When someone disappears in Arizona or Alaska or Alabama, search areas are cruel and unforgiving: sterile desert, crunchy glaciers, impenetrable swamp. In Ohio, the search should be easier. Still, there are thousands of missing people in the Buckeye State: runaways and castaways and milk carton kids banished to the Land of the Lost.
Nobody understands this better than Lori Davis, Ohio’s amateur ambassador for the “unfound.” Her Facebook page publicizes the missing people that “Dateline” and “20/20” won’t touch, small-town stories that lack the luster of a JonBenét Ramsey or Maura Murray. “Social media has helped bring these cases to the public’s attention,” she tells me. “I had no clue there were so many. I have met many families with missing loved ones, and it has become a passion of mine — to be their voice.”
Brian’s disappearance became Lori’s pet project: “I heard his case on the evening news. I couldn’t believe a 6-foot-2 man could just vanish.” She contacted Randy and struck up a friendship; they organized prayer vigils; they spoke on the phone just minutes before he died. “It’s been incredibly hard to keep the amount of attention on Brian’s case that his father was able to generate. I’m not a relative, so it’s very hard to get updates from the detectives.”
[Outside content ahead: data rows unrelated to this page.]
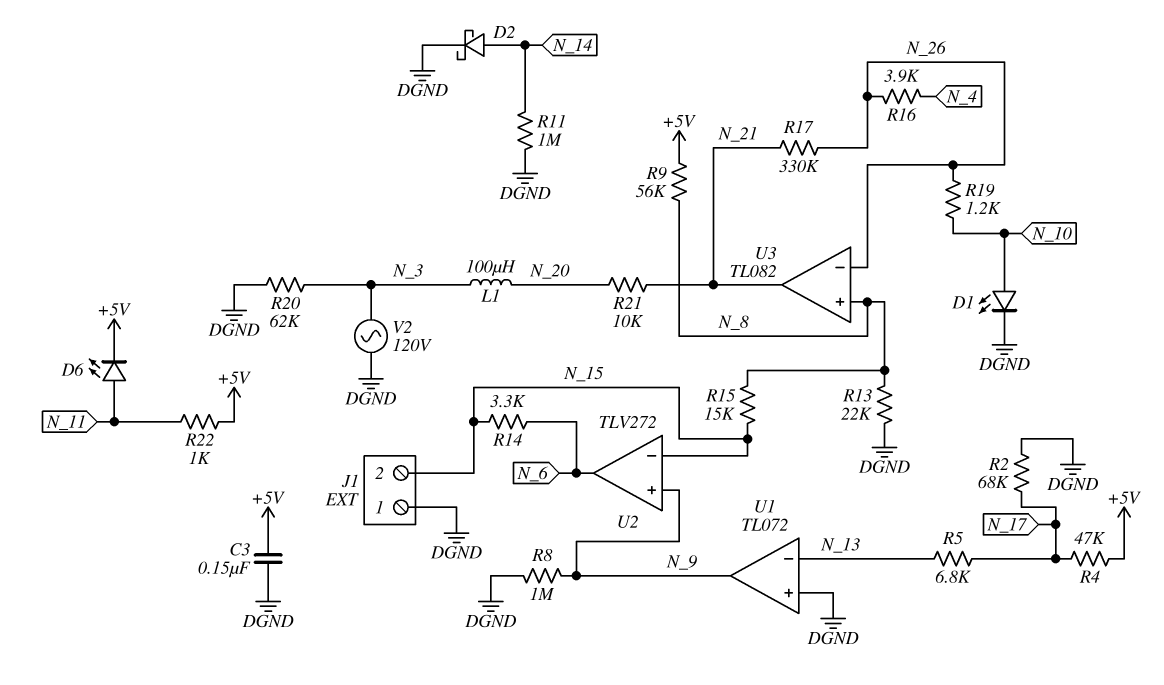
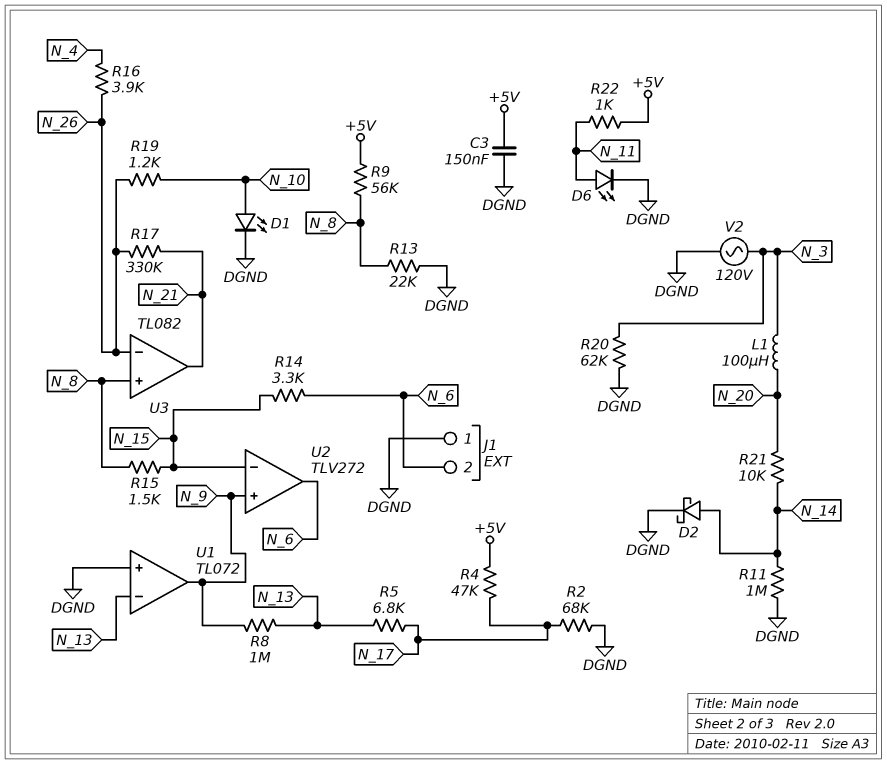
D6: LED (A N_11, K +5V) -> LED (A N_11, K DGND)
J1 pin 2: N_15 -> N_6
R8: 1M (DGND, N_9) -> 1M (N_9, N_13)
R15: 15k (N_8, N_15) -> 1.5k (N_8, N_15)
R21: 10k (N_20, N_21) -> 10k (N_14, N_20)

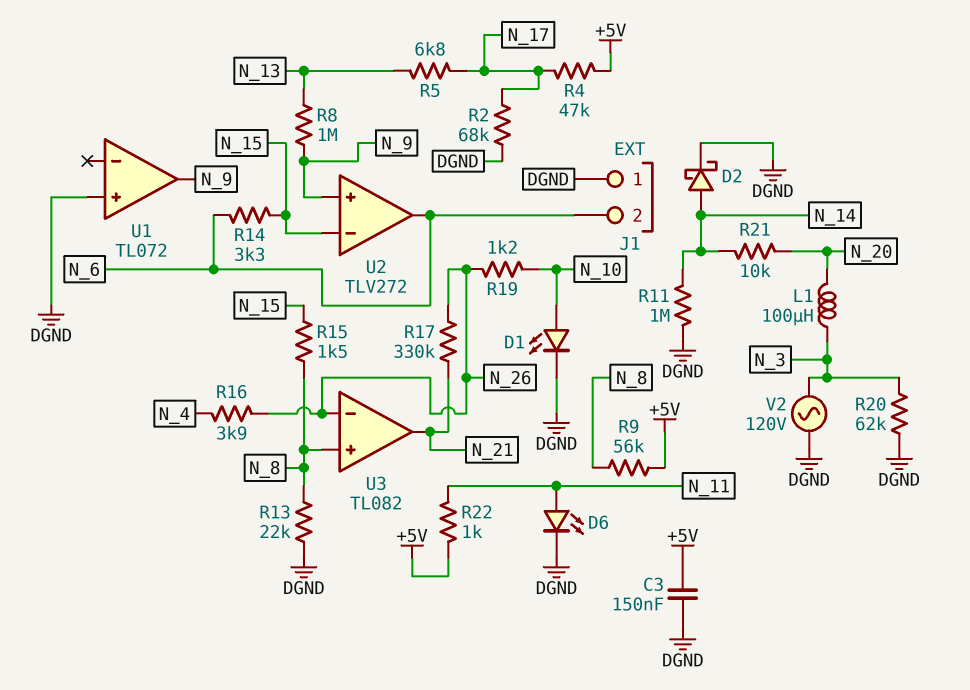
U1 pin in-: N_13 -> none

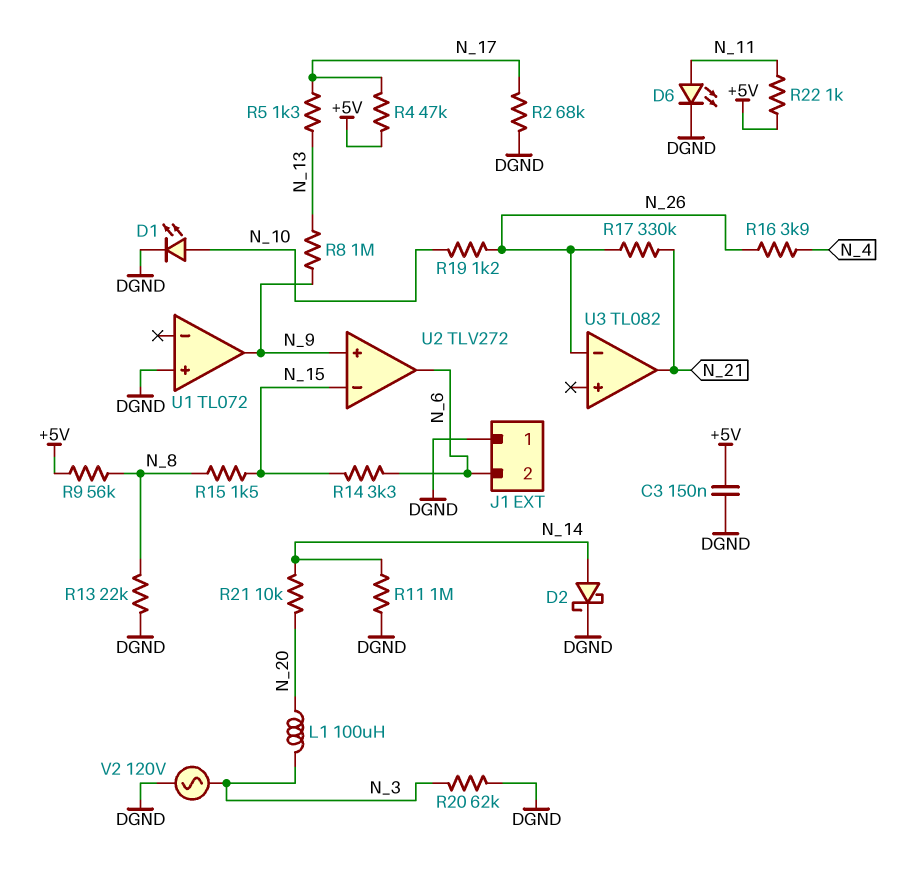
R5: 6.8k (N_13, N_17) -> 1.3k (N_13, N_17)
U3 pin in+: N_8 -> none

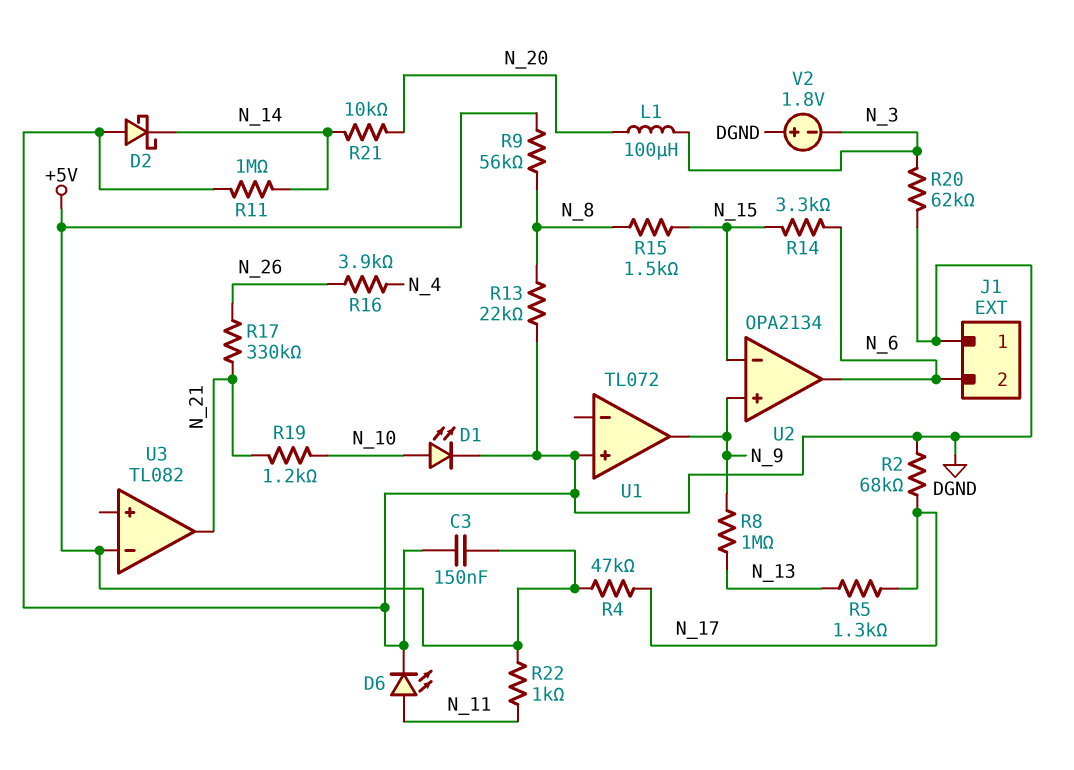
D2: schottky (A N_14, K DGND) -> schottky (A DGND, K N_14)
R19: 1.2k (N_10, N_26) -> 1.2k (N_10, N_21)
U2: TLV272 -> OPA2134
U3 pin in-: N_26 -> +5V
V2: AC 120V (DGND, N_3) -> 1.8V (plus DGND, minus N_3)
Lori witnessed Randy’s darkest moments and his quest for clues: “It was heartbreaking to watch a father suffer, not knowing what happened to his son.” Somebody, somewhere, she says, knows what happened: “I feel that one or more of the people out with Brian on the night of his disappearance hold the answers. I pray every single night that the guilt will become overbearing. That answers will come. I hope that at one point, they will talk and bring closure to a family that has waited far too long for the truth.”
That truth has become muddled with myth: Brian Shaffer was once a missing person; now he’s that guy who vanished on camera. His image plays out, not on a screen in a police department, but on YouTube compilations: “5 Mysteries That Will Scare You,” “5 Unexplained Disappearances With Mysterious CCTV Footage.” He’s an internet meme, pixels on a monitor.
Derek recalls a simpler time: “I remember going to the beach as a family every year. We would always go out at night with flashlights and look for crabs. That is a memory I always remember. My family was all together. We always had fun.” Today, he lives in Pickerington, Ohio, close to where his parents died and his brother disappeared. He got married. He has a son. He’s still looking for answers: “There’s been nothing for years now,” he says.
Brian’s disappearance is an enduring puzzle. One with few clues. “Usually, with a missing person, there will be signs,” says Lori. “Their vehicle will be found. Or their wallet. Or their cell phone will bring answers. None of that has worked in Brian’s case.
“How can a person just disappear, with no trace of what happened to them?